Raw data:
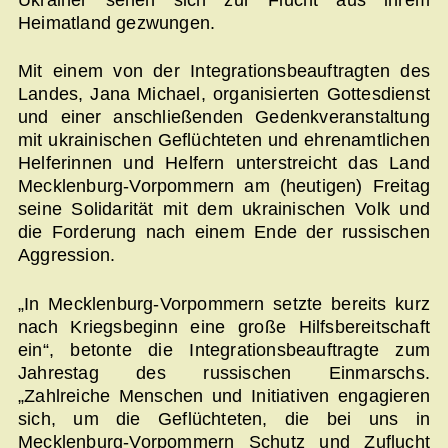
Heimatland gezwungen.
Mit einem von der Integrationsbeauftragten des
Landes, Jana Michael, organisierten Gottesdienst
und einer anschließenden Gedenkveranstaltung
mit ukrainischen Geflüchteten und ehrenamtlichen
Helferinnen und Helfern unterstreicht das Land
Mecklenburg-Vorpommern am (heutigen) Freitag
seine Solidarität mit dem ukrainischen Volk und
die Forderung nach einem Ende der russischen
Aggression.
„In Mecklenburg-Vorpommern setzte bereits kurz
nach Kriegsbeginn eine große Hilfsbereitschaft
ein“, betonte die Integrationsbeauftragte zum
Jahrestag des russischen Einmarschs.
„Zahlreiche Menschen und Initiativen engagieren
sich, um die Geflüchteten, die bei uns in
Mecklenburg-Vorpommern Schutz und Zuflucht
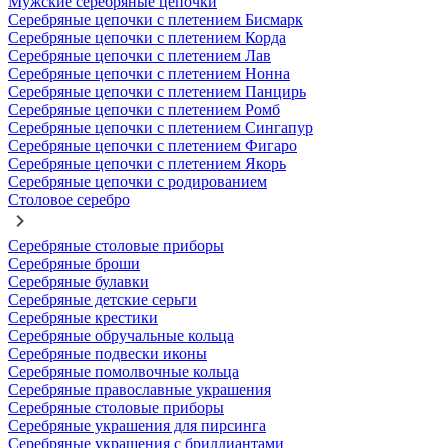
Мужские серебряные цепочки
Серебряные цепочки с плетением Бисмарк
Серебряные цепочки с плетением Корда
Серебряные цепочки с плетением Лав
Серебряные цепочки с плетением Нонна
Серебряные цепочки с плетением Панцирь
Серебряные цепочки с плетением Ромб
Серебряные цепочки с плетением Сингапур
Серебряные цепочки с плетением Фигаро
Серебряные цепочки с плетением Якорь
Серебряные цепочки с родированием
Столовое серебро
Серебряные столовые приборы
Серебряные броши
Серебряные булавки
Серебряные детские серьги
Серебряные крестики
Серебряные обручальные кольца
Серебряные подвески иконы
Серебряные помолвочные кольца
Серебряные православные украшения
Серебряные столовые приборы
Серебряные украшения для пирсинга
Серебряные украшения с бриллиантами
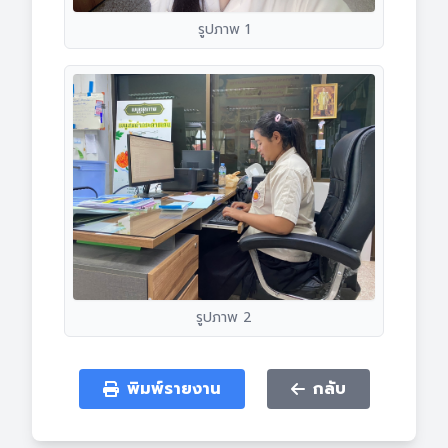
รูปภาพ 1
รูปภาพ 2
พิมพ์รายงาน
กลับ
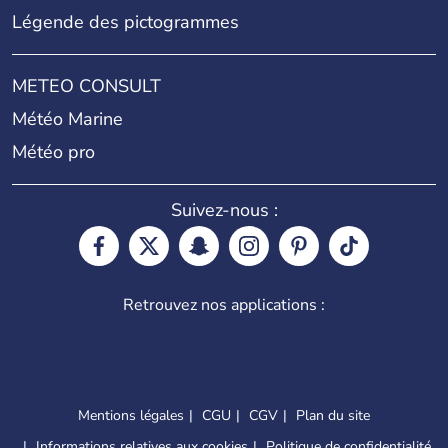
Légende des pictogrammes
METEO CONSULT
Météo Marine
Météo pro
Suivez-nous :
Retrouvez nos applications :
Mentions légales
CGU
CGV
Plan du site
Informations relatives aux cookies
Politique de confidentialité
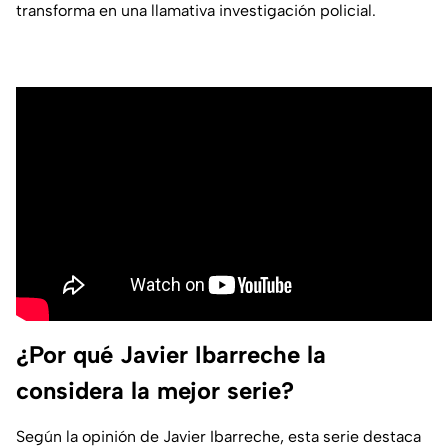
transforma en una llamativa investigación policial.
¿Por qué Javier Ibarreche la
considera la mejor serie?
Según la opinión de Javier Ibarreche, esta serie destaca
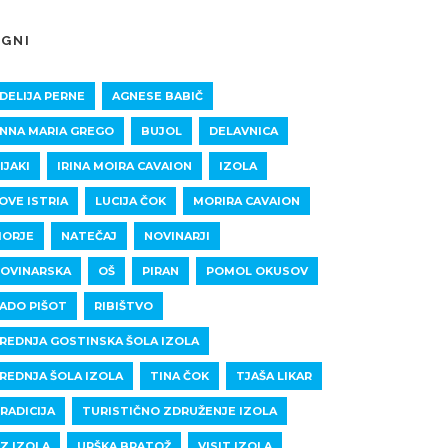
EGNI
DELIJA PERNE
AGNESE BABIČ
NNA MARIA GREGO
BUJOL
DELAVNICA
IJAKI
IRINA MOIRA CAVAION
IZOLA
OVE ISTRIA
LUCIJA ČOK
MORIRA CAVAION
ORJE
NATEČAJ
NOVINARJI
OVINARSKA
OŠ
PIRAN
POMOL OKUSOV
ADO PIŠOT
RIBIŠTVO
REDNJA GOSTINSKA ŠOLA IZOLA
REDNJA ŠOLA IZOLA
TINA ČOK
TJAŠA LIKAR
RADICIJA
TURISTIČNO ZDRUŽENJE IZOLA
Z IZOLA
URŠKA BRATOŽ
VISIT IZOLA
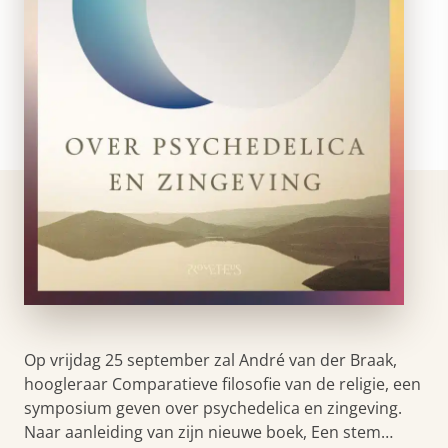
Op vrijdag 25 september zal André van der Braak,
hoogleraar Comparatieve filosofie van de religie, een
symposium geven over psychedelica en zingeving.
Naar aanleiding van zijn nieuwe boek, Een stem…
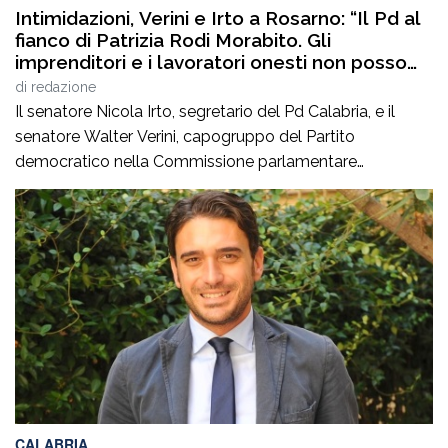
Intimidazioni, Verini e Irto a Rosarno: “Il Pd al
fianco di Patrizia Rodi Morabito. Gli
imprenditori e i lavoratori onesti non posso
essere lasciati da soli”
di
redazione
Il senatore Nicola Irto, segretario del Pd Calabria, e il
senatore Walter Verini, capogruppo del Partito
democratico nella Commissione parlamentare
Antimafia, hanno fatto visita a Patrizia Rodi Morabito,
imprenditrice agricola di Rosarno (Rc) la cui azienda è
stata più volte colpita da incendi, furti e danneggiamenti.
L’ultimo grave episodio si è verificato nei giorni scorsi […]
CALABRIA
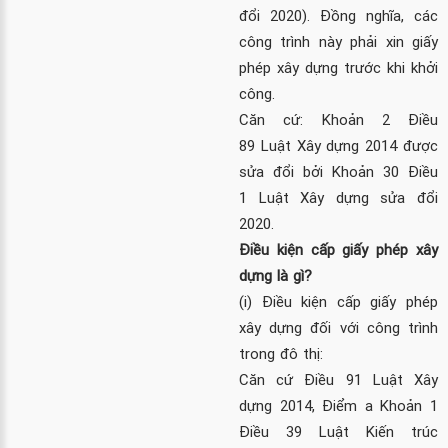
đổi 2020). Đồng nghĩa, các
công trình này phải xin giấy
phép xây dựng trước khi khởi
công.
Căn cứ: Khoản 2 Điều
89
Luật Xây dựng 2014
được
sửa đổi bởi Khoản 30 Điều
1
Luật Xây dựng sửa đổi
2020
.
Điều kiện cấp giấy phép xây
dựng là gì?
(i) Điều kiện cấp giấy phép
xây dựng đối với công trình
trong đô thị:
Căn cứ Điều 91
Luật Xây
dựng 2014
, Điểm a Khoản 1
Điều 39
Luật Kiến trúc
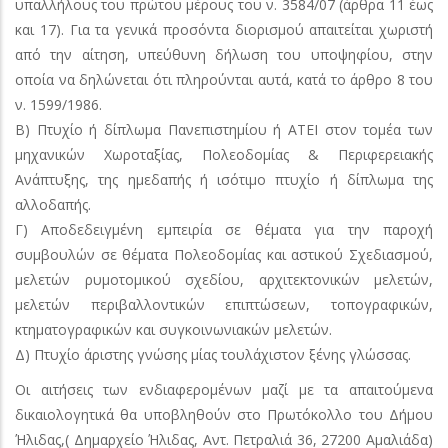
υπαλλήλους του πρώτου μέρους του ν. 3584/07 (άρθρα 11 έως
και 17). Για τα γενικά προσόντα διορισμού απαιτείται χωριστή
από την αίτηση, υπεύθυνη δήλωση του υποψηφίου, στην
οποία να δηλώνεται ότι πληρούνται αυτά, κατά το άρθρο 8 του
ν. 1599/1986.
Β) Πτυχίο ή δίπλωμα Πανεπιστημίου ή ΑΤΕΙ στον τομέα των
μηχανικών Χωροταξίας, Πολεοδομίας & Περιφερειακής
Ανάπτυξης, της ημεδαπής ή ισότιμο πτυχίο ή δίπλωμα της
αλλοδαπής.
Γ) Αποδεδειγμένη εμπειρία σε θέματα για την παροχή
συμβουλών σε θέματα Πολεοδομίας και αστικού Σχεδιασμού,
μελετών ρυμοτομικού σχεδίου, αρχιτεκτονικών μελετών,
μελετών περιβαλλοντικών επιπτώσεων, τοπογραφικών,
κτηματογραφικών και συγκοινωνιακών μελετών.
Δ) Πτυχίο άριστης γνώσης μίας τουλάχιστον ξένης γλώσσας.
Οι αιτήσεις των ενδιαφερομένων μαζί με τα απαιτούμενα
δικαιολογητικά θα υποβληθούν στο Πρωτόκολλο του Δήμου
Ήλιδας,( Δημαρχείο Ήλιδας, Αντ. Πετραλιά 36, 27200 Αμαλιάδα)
* * *
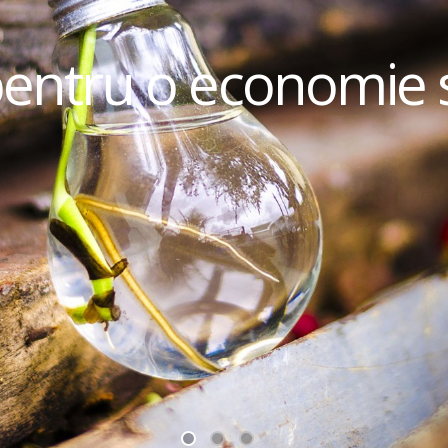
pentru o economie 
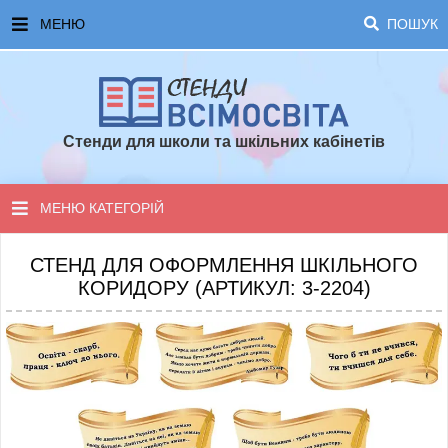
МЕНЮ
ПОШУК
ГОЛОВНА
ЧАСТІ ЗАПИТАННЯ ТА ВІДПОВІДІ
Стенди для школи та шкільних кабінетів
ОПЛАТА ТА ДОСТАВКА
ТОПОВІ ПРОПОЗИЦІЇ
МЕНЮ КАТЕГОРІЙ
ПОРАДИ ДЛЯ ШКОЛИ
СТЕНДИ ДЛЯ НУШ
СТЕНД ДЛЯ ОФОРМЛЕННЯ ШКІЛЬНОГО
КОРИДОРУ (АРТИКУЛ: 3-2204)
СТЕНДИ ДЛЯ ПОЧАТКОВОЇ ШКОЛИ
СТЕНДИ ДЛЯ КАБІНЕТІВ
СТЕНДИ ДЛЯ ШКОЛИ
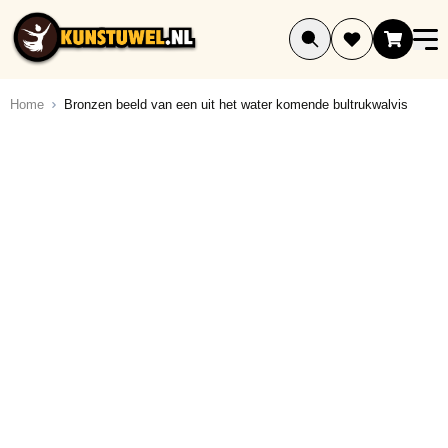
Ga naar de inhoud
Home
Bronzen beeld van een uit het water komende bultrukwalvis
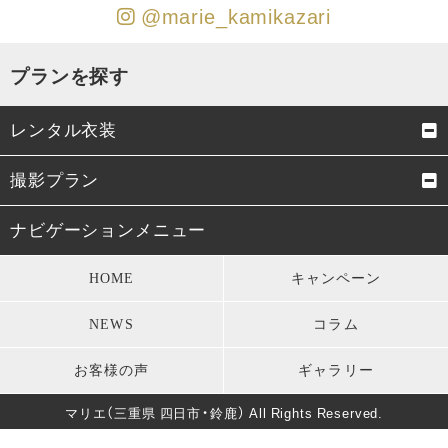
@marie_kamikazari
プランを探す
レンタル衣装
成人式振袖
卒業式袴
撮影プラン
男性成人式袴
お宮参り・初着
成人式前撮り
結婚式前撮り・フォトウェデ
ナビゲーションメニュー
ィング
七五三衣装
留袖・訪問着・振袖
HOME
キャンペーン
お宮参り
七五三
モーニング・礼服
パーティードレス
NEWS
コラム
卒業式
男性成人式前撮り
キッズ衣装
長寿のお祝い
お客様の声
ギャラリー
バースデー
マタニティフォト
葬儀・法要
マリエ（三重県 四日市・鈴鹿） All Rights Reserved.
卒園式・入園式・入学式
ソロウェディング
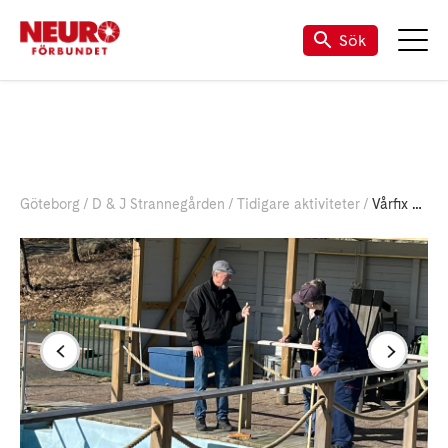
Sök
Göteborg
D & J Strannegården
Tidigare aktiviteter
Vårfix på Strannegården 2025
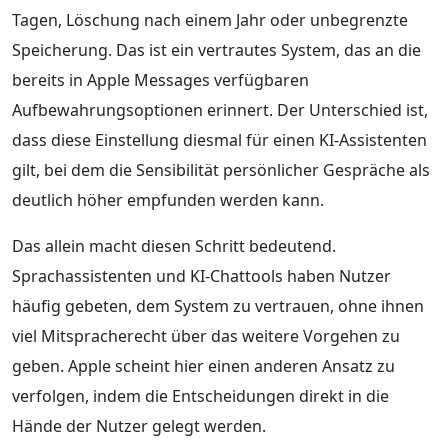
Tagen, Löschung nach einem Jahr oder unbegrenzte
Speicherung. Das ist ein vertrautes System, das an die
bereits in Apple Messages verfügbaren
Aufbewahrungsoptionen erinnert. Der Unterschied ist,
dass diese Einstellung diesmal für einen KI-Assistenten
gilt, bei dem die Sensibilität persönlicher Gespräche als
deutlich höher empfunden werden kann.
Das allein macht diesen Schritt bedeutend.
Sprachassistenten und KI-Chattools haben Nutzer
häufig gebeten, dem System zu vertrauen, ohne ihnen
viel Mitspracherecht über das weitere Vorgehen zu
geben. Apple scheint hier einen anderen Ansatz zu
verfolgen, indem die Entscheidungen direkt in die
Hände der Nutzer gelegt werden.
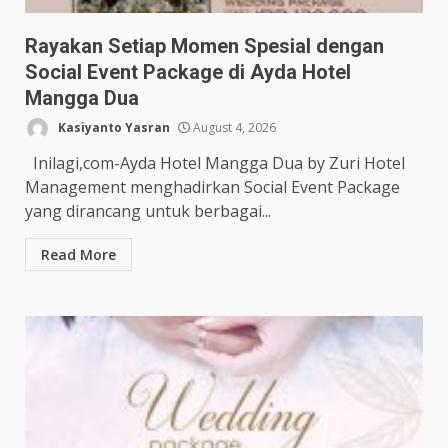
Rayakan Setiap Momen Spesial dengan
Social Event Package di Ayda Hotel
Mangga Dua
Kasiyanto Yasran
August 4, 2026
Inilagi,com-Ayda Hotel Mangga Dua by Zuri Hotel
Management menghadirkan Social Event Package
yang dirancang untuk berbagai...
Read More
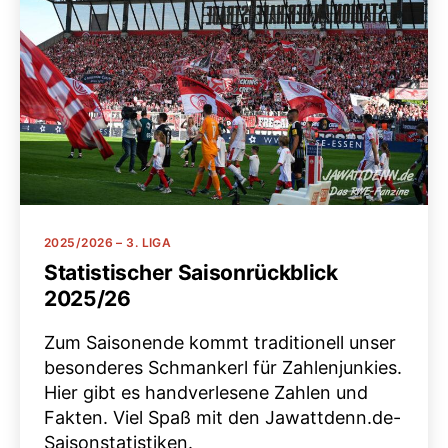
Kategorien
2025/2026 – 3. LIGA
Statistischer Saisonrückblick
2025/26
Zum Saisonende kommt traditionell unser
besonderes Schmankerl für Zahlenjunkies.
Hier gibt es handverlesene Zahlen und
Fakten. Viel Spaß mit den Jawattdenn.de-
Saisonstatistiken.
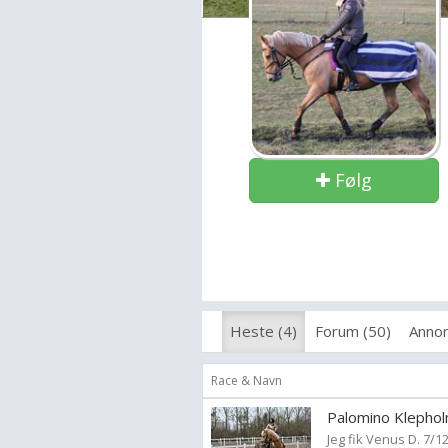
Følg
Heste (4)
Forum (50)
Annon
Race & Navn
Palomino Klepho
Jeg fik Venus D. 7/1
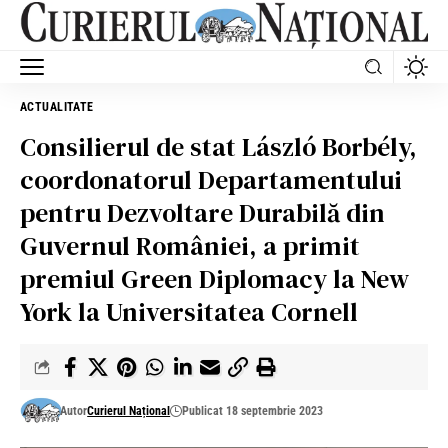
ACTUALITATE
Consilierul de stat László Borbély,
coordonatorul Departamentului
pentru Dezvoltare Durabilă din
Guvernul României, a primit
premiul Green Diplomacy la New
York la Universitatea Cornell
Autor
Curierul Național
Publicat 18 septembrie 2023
==
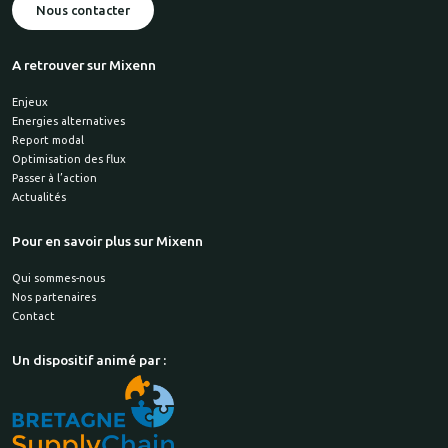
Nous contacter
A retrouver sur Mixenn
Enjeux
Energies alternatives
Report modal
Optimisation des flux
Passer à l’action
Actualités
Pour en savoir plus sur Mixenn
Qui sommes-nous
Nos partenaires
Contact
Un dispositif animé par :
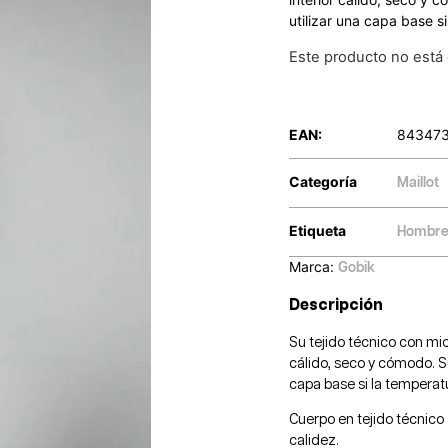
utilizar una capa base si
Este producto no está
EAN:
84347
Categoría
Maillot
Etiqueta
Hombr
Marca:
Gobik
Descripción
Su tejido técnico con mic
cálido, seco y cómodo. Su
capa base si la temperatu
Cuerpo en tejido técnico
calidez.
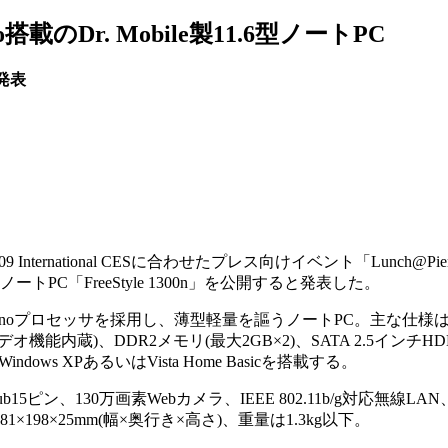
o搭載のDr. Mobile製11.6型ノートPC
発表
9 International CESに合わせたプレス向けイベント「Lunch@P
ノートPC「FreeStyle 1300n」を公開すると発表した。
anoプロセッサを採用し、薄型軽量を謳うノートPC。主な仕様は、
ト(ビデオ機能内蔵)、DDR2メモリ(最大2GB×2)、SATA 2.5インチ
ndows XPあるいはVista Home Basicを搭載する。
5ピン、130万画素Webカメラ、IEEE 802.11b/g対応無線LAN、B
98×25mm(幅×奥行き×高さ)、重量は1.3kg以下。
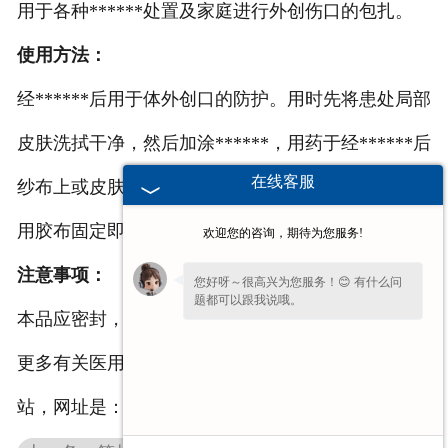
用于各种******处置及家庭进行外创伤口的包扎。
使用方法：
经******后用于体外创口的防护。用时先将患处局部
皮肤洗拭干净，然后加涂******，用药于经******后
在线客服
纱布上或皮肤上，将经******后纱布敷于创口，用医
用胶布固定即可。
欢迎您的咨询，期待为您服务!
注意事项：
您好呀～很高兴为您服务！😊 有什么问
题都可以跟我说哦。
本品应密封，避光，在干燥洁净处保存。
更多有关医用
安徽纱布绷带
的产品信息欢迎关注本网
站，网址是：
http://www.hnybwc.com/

Required action: Reproduce the part of the listing that opens with the line containing "Tagen, Löschung nach" and closes with the line containing "viel Mitspracherecht über", including both of those lines.

Solution to the exercise:
Tagen, Löschung nach einem Jahr oder unbegrenzte
Speicherung. Das ist ein vertrautes System, das an die
bereits in Apple Messages verfügbaren
Aufbewahrungsoptionen erinnert. Der Unterschied ist,
dass diese Einstellung diesmal für einen KI-Assistenten
gilt, bei dem die Sensibilität persönlicher Gespräche als
deutlich höher empfunden werden kann.
Das allein macht diesen Schritt bedeutend.
Sprachassistenten und KI-Chattools haben Nutzer
häufig gebeten, dem System zu vertrauen, ohne ihnen
viel Mitspracherecht über das weitere Vorgehen zu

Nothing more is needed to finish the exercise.